Ini adalah cerita dari temanku yang dulu ketika masih kecil tinggal di
Banyuwangi. Di kampung tempat tinggalnya dulu itu masih banyak
tanaman-tanaman besar sehingga kalau malam gelap sekali terutama kalau
tidak ada bulan. Apalagi waktu itu listrik belum masuk desa. Temanku
biasa sholat di langgar (surau, mushola) terutama waktu subuh dan
maghrib. Menurut temanku langgar itu sudah lama berdiri, sebelum dia
lahir sudah ada. Bangunanya sangat sederhana dindingnya dari anyaman
bambu (gedek). Disana sini dindingnya sudah pada berlobang. Bahkan
didepan tempat imam dinding bawahnya sudang bolong cukup besar karena
sering kena air hujan dan umurnja yang sudah puluhan tahun. Alat
penerangannya berupa sentir. Waktu itu sentir biasanya dibuat dari botol
(pendek) umumnya bekas tempat tinta diisi minyak tanah dan diberi sumbu
dari potongan kain. Tentang keadaan seperti itu aku dapat membayangkan
karena keadaan kampungku juga kurang lebih seperti itu waktu aku masih
sekolah SR.
Suatu saat menjelang subuh dia berangkat ke langgar.
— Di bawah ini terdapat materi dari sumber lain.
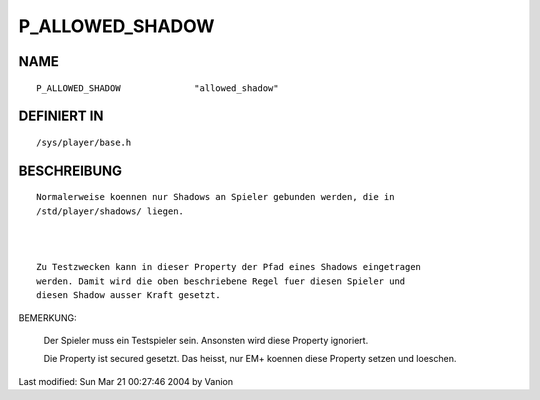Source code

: P_ALLOWED_SHADOW
================

NAME
----
::

    P_ALLOWED_SHADOW              "allowed_shadow"

DEFINIERT IN
------------
::

    /sys/player/base.h

BESCHREIBUNG
------------
::

     Normalerweise koennen nur Shadows an Spieler gebunden werden, die in 
     /std/player/shadows/ liegen. 

     

     Zu Testzwecken kann in dieser Property der Pfad eines Shadows eingetragen
     werden. Damit wird die oben beschriebene Regel fuer diesen Spieler und 
     diesen Shadow ausser Kraft gesetzt.

BEMERKUNG: 

     Der Spieler muss ein Testspieler sein. Ansonsten wird diese Property
     ignoriert.

     Die Property ist secured gesetzt. Das heisst, nur EM+ koennen
     diese Property setzen und loeschen.

Last modified: Sun Mar 21 00:27:46 2004 by Vanion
Sebenarnya dia males banget berangkat sebab semalam hujan turun sehingga
hawanya dingin sekali. Diluar bintangpun tidak terlihat karena mendung
masih meyelimuti pagi itu sehingga keadaan masih gelap. Angin bertiup
agak kencang menambah dingin. Sampai di langgar jemaah pun tidak banyak
seperti biasanya.
Tidak lama menunggu sholatpun dimulai. Angin
bertiup makin keras. Karena jendela langgar dibuka maka anginpun masuk
kedalam. Nyala sentir bergoyang goyang tertiup angin. Saat sujud
terakhir tiba-tiba lampu sentir mati, tertiup angin yang semakin
kencang. Gelap sekali sampai orang sholat di baris depannya saja tidak
terlihat. Setelah membaca tahiyat akhir beberapa lama tidak terdengar
imam mengucapkan “asalamu'alaikum”. Ditunggu-tunggu masih belum juga
terdengar “assalamu'alaikum” juga. Akhirnya orang yang sholat persis
dibelakang imam menggapai tangannya kedepan, ternyata sang imam sudah
tidak ada ditempat. Kemudian dia berkata agak keras :
“Wah imamnya sudah nggak ada !!!”.
Yang
lain ada yang ketawa, ada yang mengomel suasana menjadi riuh ditengah
kegelapan. Seorang lalu menyalakan sentir, dan minta sholat diulang lagi
dengan imam pengganti.
Rupanya begitu sentir padam maka pak imam
yang orangnya suka bercanda timbul ide untuk iseng. Dia baca
“asalamu'alaikum” pelan sekali hanya terdengar untuk dirinya saja. Yang
lain tidak mendengar karena suara pohon-pohon yang terkena angin. Begitu
selesai mengucap “assalamu'alaikum” dengan perlahan-lahan dia keluar
melalui lubang (mbrobos) dinding yang ada didepan tempat imam. Selesai
sholat “ulangan” para jamaahpun pulang kerumah masing-masing. Beberapa
diantaranya pulangnya lewat depan rumah pak imam. Ketika sampai depan
rumahnya ternyata dia sedang duduk diteras sambil makan ketan dan
senyum-senyum.
“Assalamu'alaikum pak” ucap beberapa orang.
“Wa alaikumsalam “ jawabya sambil terus senyum penuh dengan kepuasan dan mengunyah ketan. Dasar tukang iseng.